• _THE TASK_
Copy the entries from the first line through the line containing "Ankety Zlatý slavík a Č", replacing every "DKK" with "kr." and leaving everything else unchanged. Give only those lines.

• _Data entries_
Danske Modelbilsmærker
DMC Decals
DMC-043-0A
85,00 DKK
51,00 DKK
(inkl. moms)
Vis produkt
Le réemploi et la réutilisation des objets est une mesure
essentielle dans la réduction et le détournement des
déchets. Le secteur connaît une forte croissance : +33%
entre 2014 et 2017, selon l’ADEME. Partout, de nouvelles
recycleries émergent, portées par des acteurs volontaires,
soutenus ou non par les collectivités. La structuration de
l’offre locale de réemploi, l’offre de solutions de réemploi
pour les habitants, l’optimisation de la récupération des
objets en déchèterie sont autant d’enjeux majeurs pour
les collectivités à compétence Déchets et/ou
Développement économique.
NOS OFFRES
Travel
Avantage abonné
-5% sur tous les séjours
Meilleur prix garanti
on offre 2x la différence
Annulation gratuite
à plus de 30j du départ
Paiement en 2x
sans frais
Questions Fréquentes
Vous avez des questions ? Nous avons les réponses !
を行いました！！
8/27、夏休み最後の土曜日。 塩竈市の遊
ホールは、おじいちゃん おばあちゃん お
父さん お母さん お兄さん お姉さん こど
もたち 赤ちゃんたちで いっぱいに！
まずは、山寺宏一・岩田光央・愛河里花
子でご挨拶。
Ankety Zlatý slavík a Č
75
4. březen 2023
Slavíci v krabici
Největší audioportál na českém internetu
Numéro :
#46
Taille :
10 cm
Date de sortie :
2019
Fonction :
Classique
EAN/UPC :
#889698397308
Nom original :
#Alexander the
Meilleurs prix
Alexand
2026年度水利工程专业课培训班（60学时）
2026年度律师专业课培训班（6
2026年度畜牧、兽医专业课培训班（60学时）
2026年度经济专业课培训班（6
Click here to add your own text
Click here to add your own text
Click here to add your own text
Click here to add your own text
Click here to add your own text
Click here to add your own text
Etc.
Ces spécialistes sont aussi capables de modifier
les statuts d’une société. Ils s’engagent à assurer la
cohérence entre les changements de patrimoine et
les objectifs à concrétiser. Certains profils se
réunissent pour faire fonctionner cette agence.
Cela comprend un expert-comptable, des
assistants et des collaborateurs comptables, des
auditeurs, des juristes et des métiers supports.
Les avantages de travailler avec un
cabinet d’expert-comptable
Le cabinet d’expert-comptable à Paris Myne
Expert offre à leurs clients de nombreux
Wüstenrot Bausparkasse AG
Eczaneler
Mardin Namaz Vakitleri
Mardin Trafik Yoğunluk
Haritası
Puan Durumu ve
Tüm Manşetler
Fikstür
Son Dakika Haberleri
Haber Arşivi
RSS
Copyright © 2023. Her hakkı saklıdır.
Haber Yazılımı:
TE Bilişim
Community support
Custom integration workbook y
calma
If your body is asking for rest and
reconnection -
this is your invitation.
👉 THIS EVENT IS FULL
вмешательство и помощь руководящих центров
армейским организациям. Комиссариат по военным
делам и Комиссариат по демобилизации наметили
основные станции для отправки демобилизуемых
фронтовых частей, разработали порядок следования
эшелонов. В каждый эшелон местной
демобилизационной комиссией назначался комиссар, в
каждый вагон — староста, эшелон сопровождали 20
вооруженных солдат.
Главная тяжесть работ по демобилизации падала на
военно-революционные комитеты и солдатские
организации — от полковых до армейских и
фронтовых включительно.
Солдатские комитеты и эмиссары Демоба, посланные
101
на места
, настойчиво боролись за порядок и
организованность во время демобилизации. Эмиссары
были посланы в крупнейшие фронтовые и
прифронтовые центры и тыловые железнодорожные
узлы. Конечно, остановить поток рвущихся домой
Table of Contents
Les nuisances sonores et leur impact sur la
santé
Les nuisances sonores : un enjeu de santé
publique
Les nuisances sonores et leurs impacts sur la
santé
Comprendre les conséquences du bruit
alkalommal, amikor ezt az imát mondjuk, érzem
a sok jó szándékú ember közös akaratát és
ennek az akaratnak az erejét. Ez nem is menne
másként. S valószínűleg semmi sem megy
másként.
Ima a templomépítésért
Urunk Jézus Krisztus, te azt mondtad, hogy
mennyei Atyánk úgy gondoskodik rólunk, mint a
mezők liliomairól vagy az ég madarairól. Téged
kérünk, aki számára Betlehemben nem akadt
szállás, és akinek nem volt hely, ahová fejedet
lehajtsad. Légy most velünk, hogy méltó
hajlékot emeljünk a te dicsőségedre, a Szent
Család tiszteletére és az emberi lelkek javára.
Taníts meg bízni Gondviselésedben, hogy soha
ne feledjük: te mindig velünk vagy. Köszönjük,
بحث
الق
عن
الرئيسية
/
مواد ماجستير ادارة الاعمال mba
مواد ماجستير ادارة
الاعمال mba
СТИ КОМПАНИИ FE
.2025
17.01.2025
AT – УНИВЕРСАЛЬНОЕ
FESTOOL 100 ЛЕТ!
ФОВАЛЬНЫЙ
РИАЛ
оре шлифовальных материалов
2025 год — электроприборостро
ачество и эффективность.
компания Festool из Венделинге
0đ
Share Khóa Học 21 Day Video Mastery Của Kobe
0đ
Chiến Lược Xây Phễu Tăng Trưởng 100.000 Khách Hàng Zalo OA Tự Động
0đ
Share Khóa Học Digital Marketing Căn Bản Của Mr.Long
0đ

• _ANSWER SPACE_
Danske Modelbilsmærker
DMC Decals
DMC-043-0A
85,00 kr.
51,00 kr.
(inkl. moms)
Vis produkt
Le réemploi et la réutilisation des objets est une mesure
essentielle dans la réduction et le détournement des
déchets. Le secteur connaît une forte croissance : +33%
entre 2014 et 2017, selon l’ADEME. Partout, de nouvelles
recycleries émergent, portées par des acteurs volontaires,
soutenus ou non par les collectivités. La structuration de
l’offre locale de réemploi, l’offre de solutions de réemploi
pour les habitants, l’optimisation de la récupération des
objets en déchèterie sont autant d’enjeux majeurs pour
les collectivités à compétence Déchets et/ou
Développement économique.
NOS OFFRES
Travel
Avantage abonné
-5% sur tous les séjours
Meilleur prix garanti
on offre 2x la différence
Annulation gratuite
à plus de 30j du départ
Paiement en 2x
sans frais
Questions Fréquentes
Vous avez des questions ? Nous avons les réponses !
を行いました！！
8/27、夏休み最後の土曜日。 塩竈市の遊
ホールは、おじいちゃん おばあちゃん お
父さん お母さん お兄さん お姉さん こど
もたち 赤ちゃんたちで いっぱいに！
まずは、山寺宏一・岩田光央・愛河里花
子でご挨拶。
Ankety Zlatý slavík a Č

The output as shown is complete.